* Begin Selection *

From Atlas Shrugs:
Tuesday, March 27, 2012
HONOR KILLING IN CALIFORNIA? HOW DID THE FAMILY KNOW SO MUCH?
Listen to the neighbor at minute 1:35. The neighbor says the glass door was shattered out (not into the house). The door was not busted in, it was busted out across the porch. (thanks to Fern)
I posted earlier today about what may very well be an honor killing in California (here). I found the daughter's interview to be fake and strange. No tears, no emotion, bad drama. The police are saying that other evidence found during the investigation has them convinced that the killing was an isolated incident that poses no danger to other Iraqis. The family has called it a hate crime and the Muslim Brotherhood operatives have been feeding the lie from their propaganda mills that media so readily eats up.
The police have executed a search warrant at the Alwaladi home.
Al Arabiya has published this startling interview with the family. How did they know so much? Read it.
In their first interview with the media, the family of Iraqi-American woman Shaima Alwadi, who was beaten to death in San Diego, decided to break their silence and recount the details of the murder that has sent shock waves across the United States and brought back worries of rising Islamophobia in the West.
“My wife was a victim of xenophobia,” Alwadi’s widower Qassem al-Hamidi told Al Arabiya in a phone interview Tuesday. Hamidi said he and his wife are both from the city of al-Samawa in the governorate of al-Muthana in southern Iraq.
“We got married in a refugee camp in Saudi Arabia.”
Hamidi and Alwadi had five sons and daughters, aged 17, 16, 13, 12 and eight.Hamidi, 48, said he could not go on talking and explained that he was in a bad state before passing on the telephone to his wife’s cousin Hussein Alwadi.

* End Selection *
* Begin Extracted information *

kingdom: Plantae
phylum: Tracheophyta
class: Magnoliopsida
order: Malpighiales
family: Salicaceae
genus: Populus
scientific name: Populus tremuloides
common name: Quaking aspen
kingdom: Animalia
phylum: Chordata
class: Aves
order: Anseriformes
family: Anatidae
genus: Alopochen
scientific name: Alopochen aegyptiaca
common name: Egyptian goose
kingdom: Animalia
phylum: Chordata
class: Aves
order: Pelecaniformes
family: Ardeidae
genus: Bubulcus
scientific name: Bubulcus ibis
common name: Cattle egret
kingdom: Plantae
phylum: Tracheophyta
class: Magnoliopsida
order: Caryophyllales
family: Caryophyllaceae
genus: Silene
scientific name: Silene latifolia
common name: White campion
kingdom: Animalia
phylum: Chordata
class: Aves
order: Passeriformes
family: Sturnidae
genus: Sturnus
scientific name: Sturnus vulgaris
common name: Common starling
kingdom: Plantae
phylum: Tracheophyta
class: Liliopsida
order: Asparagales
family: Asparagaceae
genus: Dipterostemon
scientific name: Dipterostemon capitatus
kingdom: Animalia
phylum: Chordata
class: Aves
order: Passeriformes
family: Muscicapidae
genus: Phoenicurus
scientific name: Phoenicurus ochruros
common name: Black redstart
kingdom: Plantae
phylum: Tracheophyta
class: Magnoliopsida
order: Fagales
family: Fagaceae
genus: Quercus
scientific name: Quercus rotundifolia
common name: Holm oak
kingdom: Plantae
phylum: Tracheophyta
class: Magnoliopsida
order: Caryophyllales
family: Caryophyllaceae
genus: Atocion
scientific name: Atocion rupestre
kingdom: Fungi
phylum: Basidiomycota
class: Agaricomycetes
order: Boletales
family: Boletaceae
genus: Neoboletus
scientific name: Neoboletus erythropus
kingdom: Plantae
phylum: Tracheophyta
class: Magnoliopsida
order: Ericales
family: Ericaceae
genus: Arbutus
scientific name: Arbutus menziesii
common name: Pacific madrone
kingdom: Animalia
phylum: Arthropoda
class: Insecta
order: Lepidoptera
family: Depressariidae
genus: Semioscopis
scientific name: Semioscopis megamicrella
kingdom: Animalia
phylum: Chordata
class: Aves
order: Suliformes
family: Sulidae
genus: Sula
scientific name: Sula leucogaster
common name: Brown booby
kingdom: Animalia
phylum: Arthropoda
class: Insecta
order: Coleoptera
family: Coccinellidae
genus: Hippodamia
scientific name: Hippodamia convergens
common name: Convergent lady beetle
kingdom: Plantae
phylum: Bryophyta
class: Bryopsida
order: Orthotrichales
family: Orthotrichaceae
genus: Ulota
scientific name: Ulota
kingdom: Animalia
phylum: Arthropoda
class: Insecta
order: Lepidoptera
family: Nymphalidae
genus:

* End Extracted information *

Written tasks.
**1.** Retype the blog post about Shaima Alwadi's killing word for word, starting with "Al Arabiya has" and going on through "in the West.".
**2.** Pick up the blog post about Shaima Alwadi's killing right after its last sentence and keep writing it.

Answers to the problems.
**1.**
Al Arabiya has published this startling interview with the family. How did they know so much? Read it.
In their first interview with the media, the family of Iraqi-American woman Shaima Alwadi, who was beaten to death in San Diego, decided to break their silence and recount the details of the murder that has sent shock waves across the United States and brought back worries of rising Islamophobia in the West.

**2.**
“I saw her body in the dinning room a few minutes before the police arrived,” her cousin told Al Arabiya.
He said the murderer snuck into the house on Wednesday morning from the back garden.
“The garden has no fence so he was able to break the glass of the kitchen window right away and apparently he did so without making a noise.”
Hussein added that the attacker then reached for the window handle, opened it, and got inside.
“He did so after watching Shaima’s husband drive away with four of the children he was taking to school. Only Shaima and her eldest daughter Fatima stayed in the house. Fatima was asleep.”
The murderer, Hussein recounted, saw Shaima in the dinning room and attacked her with an iron rod or a spanner.
“He first hit her on her forehead then on her right ear. The third strike was on the back of her head. This was followed by five fast and consecutive strikes on her head and shoulders.”
Really? How could they know that?
Shaima, Hussein said, lost consciousness, upon which the attacker left the house.
“Because the attack was fast, the eldest daughter Fatima, who was asleep in the upper floor, did not hear a thing and only found out when she woke up and went downstairs to see her mother’s body drenched in blood.”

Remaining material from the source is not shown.